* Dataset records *
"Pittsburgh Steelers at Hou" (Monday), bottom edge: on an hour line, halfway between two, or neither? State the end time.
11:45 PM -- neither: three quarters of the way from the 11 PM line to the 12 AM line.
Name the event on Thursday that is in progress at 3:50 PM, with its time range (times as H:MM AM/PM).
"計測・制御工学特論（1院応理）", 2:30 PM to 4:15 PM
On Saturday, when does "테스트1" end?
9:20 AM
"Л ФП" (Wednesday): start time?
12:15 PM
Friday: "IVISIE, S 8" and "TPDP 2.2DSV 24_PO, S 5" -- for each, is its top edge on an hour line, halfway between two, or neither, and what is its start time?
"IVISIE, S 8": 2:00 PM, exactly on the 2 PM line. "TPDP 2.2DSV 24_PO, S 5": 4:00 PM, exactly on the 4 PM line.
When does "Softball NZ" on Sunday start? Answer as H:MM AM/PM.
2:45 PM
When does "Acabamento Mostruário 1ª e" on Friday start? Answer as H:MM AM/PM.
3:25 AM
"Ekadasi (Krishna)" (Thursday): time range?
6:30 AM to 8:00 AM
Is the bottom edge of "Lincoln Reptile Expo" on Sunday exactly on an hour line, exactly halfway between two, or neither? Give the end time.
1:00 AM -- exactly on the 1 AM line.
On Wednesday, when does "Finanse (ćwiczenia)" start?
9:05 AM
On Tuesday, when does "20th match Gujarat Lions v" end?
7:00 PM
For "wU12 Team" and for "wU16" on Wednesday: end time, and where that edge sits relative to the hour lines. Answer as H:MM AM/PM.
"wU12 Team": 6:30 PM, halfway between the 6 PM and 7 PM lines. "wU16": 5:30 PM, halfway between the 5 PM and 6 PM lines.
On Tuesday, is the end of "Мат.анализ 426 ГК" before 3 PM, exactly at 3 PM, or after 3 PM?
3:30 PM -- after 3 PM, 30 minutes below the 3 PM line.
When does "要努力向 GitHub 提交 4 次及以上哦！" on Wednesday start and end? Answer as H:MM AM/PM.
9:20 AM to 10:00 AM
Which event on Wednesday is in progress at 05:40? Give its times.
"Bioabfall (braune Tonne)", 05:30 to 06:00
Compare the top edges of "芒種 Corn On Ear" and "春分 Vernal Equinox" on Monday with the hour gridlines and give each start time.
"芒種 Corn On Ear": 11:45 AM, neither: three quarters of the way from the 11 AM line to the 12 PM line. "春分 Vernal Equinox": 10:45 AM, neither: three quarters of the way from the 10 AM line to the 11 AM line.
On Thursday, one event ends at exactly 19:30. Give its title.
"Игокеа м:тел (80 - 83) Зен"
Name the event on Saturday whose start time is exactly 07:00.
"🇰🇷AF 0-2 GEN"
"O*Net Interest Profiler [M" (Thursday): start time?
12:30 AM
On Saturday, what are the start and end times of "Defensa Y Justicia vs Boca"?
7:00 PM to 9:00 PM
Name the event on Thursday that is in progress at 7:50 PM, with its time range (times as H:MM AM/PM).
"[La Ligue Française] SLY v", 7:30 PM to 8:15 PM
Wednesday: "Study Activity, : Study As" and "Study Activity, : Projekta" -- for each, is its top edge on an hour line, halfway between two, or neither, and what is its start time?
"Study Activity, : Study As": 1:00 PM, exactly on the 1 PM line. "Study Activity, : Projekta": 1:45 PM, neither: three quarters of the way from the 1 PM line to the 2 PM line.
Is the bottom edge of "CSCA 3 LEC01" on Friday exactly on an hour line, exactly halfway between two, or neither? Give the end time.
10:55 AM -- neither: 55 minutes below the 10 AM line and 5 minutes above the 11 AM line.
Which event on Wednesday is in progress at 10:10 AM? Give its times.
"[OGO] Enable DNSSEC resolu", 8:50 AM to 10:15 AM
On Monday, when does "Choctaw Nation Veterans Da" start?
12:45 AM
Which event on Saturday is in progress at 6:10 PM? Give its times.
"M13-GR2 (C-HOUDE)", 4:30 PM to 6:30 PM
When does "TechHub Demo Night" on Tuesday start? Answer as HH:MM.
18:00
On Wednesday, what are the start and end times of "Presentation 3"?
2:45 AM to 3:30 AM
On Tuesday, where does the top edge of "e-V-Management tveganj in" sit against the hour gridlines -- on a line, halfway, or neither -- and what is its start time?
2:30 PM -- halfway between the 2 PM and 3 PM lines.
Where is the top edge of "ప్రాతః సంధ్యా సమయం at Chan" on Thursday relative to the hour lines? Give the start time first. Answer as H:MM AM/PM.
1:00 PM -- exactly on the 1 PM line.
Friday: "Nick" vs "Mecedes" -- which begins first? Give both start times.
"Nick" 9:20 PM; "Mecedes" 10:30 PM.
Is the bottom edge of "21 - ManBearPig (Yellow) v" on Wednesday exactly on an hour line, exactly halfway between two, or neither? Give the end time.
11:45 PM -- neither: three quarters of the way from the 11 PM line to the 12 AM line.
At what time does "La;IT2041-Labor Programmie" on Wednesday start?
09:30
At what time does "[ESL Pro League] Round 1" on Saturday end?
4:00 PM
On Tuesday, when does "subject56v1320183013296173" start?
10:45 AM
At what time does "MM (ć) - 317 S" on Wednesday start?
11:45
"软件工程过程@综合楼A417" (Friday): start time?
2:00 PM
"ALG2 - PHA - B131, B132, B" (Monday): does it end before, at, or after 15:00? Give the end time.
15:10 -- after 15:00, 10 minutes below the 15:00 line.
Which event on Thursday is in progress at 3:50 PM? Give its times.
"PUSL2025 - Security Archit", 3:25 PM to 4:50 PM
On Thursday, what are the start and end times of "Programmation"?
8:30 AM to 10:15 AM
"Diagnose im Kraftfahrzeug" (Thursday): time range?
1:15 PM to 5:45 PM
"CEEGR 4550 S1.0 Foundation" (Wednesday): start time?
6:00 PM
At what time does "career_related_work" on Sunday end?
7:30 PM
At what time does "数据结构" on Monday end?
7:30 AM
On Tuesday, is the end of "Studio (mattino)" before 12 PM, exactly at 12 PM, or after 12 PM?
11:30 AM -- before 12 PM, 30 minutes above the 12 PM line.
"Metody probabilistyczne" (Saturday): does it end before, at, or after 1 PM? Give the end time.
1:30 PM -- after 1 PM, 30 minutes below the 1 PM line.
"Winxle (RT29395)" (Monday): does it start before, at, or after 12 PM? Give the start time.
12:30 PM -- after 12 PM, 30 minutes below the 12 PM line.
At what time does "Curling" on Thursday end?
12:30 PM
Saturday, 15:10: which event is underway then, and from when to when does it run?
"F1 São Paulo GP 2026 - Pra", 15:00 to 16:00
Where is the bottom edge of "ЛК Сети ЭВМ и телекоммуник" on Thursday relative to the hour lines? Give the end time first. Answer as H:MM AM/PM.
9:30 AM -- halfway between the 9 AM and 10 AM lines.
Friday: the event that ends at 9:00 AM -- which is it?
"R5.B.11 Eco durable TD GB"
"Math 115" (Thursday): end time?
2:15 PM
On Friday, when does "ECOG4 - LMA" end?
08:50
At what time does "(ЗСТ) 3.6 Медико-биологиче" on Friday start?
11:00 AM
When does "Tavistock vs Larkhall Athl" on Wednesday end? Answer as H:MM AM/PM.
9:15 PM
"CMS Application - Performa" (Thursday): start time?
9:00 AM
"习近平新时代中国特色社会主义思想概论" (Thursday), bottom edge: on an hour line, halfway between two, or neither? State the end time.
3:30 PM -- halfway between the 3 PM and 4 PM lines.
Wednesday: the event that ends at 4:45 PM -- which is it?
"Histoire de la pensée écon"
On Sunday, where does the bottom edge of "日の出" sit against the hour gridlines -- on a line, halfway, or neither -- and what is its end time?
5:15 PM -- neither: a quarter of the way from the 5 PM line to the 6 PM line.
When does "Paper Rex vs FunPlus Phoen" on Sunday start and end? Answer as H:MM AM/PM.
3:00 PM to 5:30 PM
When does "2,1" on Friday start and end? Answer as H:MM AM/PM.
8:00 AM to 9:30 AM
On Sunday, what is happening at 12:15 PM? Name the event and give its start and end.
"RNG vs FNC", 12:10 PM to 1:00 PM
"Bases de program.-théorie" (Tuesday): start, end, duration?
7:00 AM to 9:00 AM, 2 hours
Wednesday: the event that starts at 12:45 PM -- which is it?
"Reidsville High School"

* Problem to work on *
Rewrite the records starting at the line that contains "Name the event on Thursday that is in progress at 7:50" and ending at the line that contains "PM to 8:15 PM" as a two-column CSV with the header request,answer. Put each request and its answer in one row, with each value in a single quoted field and any line breaks replaced by spaces.

* Answer to the task *
request,answer
"Name the event on Thursday that is in progress at 7:50 PM, with its time range (times as H:MM AM/PM).","""[La Ligue Française] SLY v"", 7:30 PM to 8:15 PM"